WHAT YOU SHOULD DO:
Return every line of the listing below that contains the string "cars". Matches are case-sensitive.

Stored data entries:
▬▬▬
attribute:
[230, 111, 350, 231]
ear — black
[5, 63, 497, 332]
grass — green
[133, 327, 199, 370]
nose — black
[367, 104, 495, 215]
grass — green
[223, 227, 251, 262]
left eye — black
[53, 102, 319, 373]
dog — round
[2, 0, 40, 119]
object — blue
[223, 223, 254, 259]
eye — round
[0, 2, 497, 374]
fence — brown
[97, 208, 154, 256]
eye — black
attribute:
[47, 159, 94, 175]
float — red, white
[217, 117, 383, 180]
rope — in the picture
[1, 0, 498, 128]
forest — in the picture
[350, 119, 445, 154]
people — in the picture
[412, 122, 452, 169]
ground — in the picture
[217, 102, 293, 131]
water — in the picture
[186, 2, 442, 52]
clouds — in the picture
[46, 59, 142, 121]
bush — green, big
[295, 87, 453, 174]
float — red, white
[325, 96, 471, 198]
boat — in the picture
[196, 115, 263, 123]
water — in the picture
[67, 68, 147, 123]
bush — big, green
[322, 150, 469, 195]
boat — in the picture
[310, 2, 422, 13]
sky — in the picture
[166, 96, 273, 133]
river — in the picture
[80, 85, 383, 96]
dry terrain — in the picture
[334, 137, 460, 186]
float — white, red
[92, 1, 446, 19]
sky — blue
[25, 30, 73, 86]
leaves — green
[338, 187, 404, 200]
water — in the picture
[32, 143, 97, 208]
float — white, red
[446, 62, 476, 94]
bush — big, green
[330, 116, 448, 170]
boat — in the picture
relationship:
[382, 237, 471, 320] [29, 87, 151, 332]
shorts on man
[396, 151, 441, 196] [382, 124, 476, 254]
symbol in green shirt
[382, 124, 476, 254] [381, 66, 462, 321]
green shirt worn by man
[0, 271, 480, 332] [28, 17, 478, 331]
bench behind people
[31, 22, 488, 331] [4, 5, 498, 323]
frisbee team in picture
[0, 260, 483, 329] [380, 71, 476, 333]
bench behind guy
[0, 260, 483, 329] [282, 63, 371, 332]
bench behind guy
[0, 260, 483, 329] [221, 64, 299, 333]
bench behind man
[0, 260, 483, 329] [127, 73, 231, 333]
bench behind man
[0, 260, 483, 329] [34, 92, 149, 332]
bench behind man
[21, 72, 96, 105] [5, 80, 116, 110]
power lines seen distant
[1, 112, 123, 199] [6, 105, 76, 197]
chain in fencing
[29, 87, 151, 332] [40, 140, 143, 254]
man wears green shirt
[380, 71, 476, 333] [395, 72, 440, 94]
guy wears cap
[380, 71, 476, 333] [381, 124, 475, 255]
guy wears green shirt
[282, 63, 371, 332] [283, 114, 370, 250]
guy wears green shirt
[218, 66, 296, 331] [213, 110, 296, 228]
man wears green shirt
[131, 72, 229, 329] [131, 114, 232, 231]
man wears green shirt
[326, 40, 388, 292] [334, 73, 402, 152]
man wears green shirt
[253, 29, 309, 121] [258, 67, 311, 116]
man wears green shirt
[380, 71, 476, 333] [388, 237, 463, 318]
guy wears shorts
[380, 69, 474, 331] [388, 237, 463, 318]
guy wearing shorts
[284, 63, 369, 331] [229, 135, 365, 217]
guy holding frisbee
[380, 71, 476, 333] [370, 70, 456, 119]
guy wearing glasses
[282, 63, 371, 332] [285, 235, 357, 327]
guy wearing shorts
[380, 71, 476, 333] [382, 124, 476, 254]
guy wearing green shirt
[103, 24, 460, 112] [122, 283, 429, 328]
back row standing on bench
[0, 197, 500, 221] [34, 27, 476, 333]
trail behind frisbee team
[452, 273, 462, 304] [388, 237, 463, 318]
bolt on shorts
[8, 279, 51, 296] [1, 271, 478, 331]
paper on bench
▬▬▬
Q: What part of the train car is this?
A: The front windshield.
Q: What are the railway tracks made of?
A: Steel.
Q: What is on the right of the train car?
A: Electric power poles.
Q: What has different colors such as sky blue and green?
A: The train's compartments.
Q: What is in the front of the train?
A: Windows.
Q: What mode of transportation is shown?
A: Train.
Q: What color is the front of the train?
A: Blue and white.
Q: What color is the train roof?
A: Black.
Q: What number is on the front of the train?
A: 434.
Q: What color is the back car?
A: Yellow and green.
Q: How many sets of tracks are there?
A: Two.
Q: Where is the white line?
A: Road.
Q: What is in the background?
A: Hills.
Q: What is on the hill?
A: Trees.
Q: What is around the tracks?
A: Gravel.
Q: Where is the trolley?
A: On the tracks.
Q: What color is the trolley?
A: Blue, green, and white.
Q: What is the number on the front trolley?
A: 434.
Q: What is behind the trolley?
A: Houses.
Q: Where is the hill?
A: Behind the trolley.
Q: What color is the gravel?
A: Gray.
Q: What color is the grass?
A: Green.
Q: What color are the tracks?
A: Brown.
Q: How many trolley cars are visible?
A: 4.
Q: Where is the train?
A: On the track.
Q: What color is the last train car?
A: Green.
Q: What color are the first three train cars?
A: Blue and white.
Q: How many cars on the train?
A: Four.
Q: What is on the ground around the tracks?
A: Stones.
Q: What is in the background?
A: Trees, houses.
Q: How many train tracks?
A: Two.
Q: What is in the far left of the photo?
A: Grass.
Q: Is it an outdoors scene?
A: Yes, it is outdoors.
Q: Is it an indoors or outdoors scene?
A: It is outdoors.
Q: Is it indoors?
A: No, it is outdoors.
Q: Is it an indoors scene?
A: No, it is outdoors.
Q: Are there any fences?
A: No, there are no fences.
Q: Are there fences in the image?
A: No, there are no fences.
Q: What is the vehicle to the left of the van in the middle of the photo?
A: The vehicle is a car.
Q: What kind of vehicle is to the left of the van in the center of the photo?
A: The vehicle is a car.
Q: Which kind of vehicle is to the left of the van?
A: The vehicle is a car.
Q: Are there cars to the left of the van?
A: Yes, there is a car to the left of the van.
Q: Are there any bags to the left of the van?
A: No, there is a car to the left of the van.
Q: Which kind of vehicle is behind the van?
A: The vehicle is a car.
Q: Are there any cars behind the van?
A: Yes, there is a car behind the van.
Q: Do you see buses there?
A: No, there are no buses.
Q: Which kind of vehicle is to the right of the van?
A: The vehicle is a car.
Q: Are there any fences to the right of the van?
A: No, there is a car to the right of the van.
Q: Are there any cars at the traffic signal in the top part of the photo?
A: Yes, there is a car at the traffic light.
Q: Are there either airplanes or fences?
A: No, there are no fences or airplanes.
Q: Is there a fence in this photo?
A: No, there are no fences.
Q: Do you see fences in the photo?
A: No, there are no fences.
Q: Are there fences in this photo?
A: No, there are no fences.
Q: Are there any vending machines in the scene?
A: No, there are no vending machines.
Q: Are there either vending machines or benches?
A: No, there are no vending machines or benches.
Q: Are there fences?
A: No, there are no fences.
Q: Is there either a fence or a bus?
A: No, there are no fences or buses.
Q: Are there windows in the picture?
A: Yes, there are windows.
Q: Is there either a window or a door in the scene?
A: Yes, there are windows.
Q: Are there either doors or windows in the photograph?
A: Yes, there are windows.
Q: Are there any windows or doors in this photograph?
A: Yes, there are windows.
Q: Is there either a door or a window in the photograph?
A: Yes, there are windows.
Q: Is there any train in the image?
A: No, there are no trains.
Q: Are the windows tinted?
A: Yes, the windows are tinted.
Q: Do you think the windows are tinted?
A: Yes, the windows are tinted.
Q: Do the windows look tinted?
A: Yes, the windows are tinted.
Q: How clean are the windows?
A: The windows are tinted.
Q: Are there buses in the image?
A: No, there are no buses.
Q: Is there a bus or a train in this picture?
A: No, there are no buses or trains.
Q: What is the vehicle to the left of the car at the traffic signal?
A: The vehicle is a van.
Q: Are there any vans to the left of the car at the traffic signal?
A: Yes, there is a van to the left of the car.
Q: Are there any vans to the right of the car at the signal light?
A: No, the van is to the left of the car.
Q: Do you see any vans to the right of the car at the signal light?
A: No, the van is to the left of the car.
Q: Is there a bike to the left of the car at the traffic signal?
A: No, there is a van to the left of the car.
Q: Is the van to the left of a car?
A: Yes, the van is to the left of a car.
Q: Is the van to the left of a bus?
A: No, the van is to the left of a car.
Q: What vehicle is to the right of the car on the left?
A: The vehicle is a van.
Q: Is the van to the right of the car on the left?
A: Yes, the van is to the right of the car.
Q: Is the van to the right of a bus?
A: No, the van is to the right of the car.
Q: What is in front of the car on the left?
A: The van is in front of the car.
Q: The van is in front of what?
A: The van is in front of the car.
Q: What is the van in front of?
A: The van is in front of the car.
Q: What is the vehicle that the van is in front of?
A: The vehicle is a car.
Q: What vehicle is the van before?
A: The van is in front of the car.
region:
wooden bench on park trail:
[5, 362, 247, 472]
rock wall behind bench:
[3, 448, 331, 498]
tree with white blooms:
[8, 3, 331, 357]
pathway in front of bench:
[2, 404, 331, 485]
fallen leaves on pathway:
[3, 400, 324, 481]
▬▬▬
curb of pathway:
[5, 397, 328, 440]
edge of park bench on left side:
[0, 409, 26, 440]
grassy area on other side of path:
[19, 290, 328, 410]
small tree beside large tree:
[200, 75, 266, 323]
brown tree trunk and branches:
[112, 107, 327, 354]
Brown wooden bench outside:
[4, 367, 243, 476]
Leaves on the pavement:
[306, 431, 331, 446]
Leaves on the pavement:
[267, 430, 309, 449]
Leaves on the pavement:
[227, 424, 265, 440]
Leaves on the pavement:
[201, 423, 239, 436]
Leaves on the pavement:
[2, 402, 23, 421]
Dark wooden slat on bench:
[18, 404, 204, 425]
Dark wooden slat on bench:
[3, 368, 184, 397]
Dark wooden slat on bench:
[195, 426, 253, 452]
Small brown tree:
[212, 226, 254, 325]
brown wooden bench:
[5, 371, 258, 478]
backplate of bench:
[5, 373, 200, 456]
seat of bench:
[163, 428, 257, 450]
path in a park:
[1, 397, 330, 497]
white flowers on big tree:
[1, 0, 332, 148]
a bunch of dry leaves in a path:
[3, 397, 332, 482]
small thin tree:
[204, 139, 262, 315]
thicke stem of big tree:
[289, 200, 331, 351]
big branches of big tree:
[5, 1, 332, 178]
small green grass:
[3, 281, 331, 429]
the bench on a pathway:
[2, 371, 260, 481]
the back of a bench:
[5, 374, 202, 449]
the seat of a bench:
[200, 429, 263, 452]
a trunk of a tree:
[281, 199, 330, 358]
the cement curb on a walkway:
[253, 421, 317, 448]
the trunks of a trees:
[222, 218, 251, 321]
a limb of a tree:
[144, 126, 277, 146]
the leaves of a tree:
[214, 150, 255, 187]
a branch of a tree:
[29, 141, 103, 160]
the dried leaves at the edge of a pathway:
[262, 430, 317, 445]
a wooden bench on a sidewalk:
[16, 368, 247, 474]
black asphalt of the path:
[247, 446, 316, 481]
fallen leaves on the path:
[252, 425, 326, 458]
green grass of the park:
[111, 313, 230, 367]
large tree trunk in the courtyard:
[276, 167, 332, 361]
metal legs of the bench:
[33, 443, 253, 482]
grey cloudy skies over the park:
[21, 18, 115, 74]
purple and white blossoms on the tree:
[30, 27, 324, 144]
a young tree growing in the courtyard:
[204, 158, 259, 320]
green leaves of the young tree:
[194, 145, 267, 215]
▬▬▬
ANSWER TO THIS TASK:
Q: How many trolley cars are visible?
Q: What color are the first three train cars?
Q: How many cars on the train?
Q: Are there cars to the left of the van?
Q: Are there any cars behind the van?
Q: Are there any cars at the traffic signal in the top part of the photo?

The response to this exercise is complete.